Rasûlullah Efendimiz (s.a.v.), kıyamet alametlerinden bahsederken öyle bir manzara tasvir eder ki, akıllar ve kalpler titrer: "Müslümanlarla Yahudiler savaşmadıkça kıyamet kopmayacaktır. Müslümanlar onları öldürecek, öyle ki Yahudi bir taşın, bir ağacın arkasına saklanacak; taş ve ağaç, 'Ey Müslüman, ey Allah'ın kulu! Arkamda bir Yahudi var, gel ve onu öldür!' diye seslenecektir. Ancak garkad ağacı bundan müstesnadır; çünkü o Yahudilerin ağacıdır." (Müslim, Fiten, 82).

Bu hadis, asırlarca Müslümanların zihninde sadece bir "gelecek sahnesi" gibi durdu. Fakat bugün, Gazze'de, Aksa Tufanı sonrasında akan kanlar, işlenen cinayetler, çocukların ve masumların vahşice katledilişi bu hadisin hakikatine bizi hiç olmadığı kadar yaklaştırıyor. Dünyanın gözü önünde işlenen bu zulme rağmen sessizlik hâkim. Lakin aynı zamanda, insanlığın vicdanında büyük bir uyanış da görülüyor. Artık Yahudi Siyonizminin maskesi düşüyor, gerçek yüzü ortaya çıkıyor. Dün İsrail'e kayıtsız şartsız destek veren nice ülkelerde bile halkın sesi yükseliyor, meydanlarda "Kahrolsun İsrail" sloganları yankılanıyor.

Hadiste geçen "taşların ve ağaçların dile gelmesi" ifadesi, mecazi bir işaret olarak da okunabilir. Bugün sosyal medyanın diliyle, kameraların şahitliğiyle, dünyanın dört bir yanında vicdanların haykırışıyla sanki taşlar ve ağaçlar dile geliyor. Zulmün üzerini örtmeye çalışan medya tekellerine rağmen gerçekler ifşa oluyor, mazlumun feryadı bastırılamıyor. Yahudi zulmünden bıkmış bir dünyanın isyanı, artık taşları konuşturuyor.

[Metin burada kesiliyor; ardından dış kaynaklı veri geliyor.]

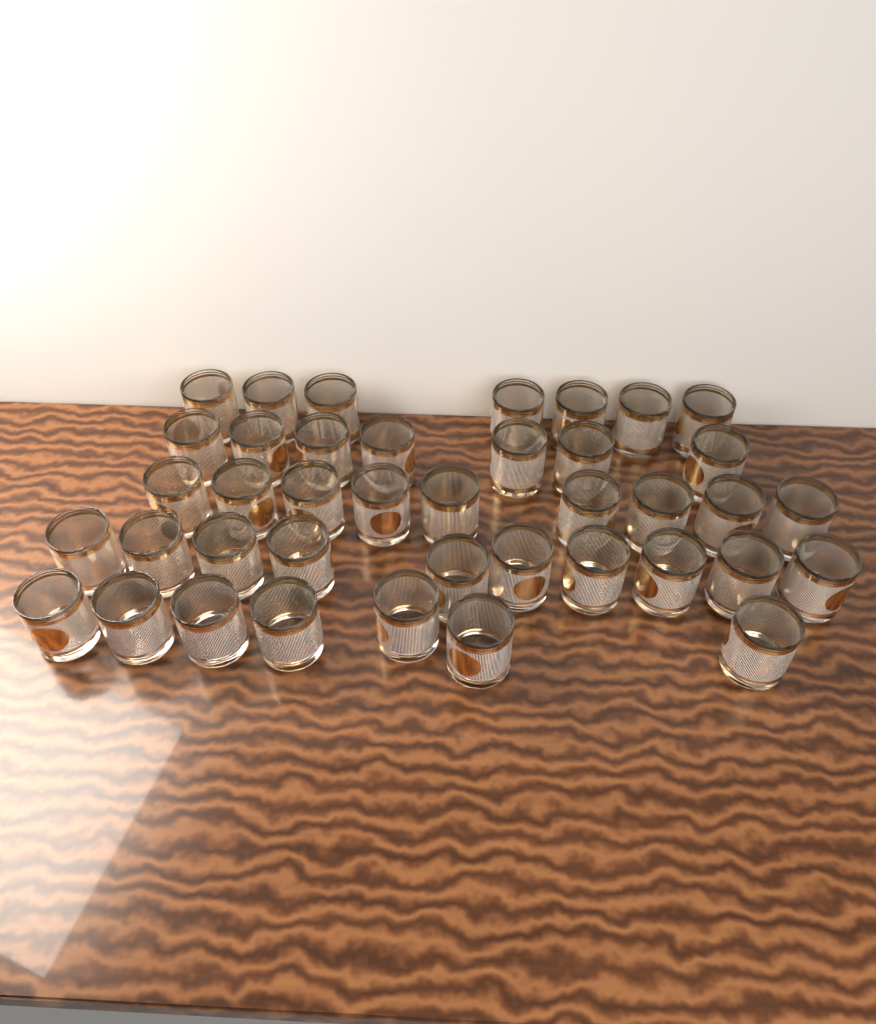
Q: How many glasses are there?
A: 40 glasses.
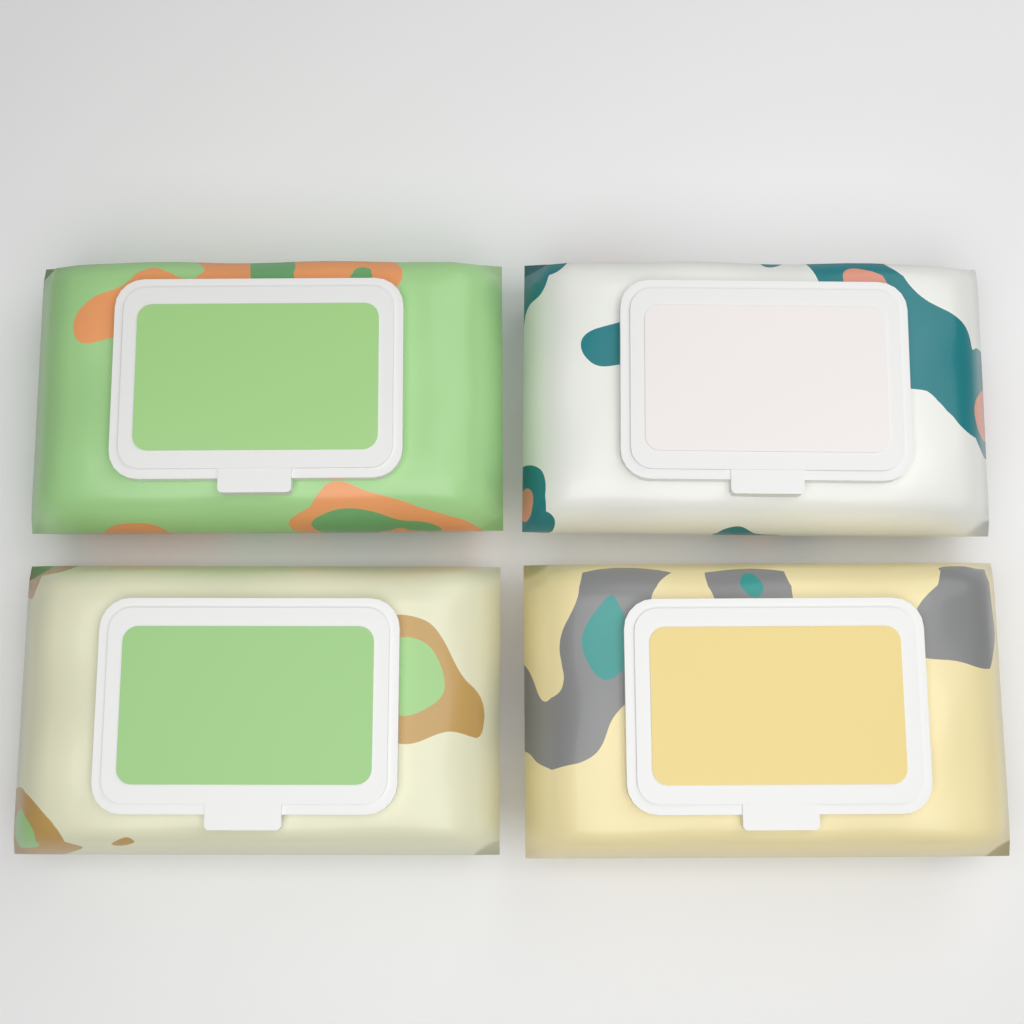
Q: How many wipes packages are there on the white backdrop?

Rasûlullah'ın haber verdiği bu manzara, sadece savaşın değil, aynı zamanda hakikatin apaçık ortaya çıkmasının bir tasviridir. Allah'ın koyduğu sünnetullah değişmez: Zulüm yükselirse, mazlumun duası da arşa yükselir. Bir noktadan sonra taş bile, ağaç bile mazlumun yanında saf tutar. Çünkü zulüm sürdürülebilir bir şey değildir; fıtrat isyan eder, tabiat isyan eder, insan vicdanı isyan eder.